If I wanted to use some of the pics in a portfolio to show potential clients, would that be considered promotion and therefore require a release?

Having dealt with these parents in the past I know some of them can be kind of skid-dish and I just don't want to mess up a good opportunity.
05/05/2006 04:13:05 PM · #12
Originally posted by Megatherian:


If I wanted to use some of the pics in a portfolio to show potential clients, would that be considered promotion and therefore require a release?


Definitely. No question. Get a release, and make sure they sign AND print their full freaking name. Make sure the release indicates that they are a parent with custody rights or a full legal guardianship.

Seriously.
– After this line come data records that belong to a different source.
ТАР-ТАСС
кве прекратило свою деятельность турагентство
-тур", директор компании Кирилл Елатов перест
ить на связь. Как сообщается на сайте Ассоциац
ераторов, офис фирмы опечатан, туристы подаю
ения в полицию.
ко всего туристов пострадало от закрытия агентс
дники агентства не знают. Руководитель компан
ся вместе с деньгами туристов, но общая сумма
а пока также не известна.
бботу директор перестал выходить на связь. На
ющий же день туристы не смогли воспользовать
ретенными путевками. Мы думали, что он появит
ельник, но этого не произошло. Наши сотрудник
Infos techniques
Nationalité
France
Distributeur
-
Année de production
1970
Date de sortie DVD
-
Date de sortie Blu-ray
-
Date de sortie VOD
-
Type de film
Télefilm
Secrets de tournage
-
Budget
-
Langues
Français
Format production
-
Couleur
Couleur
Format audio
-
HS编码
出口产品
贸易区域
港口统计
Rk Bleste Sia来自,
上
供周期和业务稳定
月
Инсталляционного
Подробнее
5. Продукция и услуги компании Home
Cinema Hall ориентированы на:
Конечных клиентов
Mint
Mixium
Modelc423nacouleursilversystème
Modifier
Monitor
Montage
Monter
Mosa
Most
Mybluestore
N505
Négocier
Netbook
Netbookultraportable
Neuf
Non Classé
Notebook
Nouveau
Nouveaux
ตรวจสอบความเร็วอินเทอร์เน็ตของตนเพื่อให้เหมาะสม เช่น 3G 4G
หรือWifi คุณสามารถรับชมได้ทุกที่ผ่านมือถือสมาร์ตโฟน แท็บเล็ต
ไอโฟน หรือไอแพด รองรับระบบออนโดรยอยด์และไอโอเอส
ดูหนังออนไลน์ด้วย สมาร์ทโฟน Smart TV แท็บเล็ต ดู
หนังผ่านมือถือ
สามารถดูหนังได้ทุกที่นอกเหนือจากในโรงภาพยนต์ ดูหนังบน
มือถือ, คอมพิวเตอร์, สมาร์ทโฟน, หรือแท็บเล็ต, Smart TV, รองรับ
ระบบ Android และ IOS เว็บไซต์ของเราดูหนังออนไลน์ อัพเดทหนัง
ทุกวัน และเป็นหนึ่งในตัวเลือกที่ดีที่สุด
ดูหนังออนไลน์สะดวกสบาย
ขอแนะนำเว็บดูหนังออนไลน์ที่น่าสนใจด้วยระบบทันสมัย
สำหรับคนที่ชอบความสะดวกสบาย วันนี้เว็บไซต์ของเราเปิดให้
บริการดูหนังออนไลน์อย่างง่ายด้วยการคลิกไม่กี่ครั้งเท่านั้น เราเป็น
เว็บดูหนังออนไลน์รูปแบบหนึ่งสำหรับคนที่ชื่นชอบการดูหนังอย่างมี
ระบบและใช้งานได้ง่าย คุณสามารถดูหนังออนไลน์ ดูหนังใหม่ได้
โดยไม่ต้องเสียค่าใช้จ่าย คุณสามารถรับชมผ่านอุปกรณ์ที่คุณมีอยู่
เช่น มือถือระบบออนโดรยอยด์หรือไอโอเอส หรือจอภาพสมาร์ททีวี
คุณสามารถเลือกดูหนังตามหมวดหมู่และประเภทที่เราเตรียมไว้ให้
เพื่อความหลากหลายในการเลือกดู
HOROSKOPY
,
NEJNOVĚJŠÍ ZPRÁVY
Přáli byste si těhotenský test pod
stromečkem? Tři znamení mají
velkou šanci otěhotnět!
Never publish anything promotional without full releases from any recognizable person.
05/05/2006 04:20:54 PM · #13
OK, here it goes.

You don't need releases to sell prints to the parents.

IF, you want to use them to promote yourself and your business you WILL need a parental release form.

But, that can be done after the fact. Offer the parents a couple of free prints for signing the release. This works out real well for both you and them.
05/05/2006 04:46:54 PM · #14
I need a release big time!

Oh... hold on a sec... Hmmmm... Ahhhhh... Uh, never mind!